■ DATA:
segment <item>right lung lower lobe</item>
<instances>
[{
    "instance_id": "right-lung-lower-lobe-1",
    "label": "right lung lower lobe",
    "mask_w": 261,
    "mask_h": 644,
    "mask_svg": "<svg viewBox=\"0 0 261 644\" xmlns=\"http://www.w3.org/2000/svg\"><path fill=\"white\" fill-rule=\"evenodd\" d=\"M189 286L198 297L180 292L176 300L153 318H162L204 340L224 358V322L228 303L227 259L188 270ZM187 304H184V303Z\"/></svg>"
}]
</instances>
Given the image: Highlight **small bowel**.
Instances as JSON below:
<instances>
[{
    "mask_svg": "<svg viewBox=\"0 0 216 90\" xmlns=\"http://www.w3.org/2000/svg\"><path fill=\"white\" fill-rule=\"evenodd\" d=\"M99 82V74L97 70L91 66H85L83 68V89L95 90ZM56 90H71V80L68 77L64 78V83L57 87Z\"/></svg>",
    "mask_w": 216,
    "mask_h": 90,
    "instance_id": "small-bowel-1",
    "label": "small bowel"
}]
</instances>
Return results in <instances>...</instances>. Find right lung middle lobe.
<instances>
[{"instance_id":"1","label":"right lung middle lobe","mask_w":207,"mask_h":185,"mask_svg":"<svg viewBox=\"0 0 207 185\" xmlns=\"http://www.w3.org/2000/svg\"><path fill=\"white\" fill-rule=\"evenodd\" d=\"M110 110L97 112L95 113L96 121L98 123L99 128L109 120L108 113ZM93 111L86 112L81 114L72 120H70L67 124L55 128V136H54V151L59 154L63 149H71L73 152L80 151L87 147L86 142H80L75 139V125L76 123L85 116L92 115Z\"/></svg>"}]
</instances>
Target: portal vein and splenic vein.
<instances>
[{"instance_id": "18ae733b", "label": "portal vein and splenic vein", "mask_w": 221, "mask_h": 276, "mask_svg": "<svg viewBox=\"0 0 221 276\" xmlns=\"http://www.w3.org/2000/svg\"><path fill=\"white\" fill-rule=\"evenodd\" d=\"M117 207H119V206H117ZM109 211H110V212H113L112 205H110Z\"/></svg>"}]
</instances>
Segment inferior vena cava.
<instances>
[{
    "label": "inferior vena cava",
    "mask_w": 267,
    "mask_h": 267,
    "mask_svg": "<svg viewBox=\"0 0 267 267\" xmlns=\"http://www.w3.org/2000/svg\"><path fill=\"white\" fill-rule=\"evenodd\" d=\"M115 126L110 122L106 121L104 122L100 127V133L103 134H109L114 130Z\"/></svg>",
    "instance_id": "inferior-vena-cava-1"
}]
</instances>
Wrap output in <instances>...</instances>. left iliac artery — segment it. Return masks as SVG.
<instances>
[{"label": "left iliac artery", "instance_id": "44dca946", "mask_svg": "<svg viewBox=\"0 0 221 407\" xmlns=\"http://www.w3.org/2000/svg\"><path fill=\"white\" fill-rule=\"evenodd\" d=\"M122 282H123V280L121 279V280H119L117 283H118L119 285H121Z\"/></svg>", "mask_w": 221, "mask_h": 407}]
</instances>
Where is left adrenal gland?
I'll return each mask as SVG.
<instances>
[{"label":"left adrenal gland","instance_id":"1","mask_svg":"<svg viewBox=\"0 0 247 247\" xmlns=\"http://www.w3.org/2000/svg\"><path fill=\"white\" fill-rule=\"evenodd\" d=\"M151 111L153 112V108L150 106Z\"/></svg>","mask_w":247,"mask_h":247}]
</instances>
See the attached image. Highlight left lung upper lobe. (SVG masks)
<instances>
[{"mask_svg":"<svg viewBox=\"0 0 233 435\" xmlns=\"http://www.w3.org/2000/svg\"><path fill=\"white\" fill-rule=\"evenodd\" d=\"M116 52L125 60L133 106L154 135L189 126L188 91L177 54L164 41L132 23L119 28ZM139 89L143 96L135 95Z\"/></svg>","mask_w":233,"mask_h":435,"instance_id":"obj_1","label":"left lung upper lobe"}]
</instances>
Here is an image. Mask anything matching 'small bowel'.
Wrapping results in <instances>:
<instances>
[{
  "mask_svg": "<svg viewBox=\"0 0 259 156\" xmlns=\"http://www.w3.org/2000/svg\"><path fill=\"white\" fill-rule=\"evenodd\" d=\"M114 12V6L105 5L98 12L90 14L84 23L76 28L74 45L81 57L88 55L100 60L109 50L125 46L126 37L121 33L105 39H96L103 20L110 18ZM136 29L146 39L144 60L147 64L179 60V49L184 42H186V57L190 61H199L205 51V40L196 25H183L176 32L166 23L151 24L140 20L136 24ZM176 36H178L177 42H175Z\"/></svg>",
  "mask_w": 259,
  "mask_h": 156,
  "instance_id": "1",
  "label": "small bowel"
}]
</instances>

■ INSTRUCTION: How many lines of the data above contain the string "label"? Matching is case-sensitive. Reply with the number alone.

■ CORRECT ANSWER: 9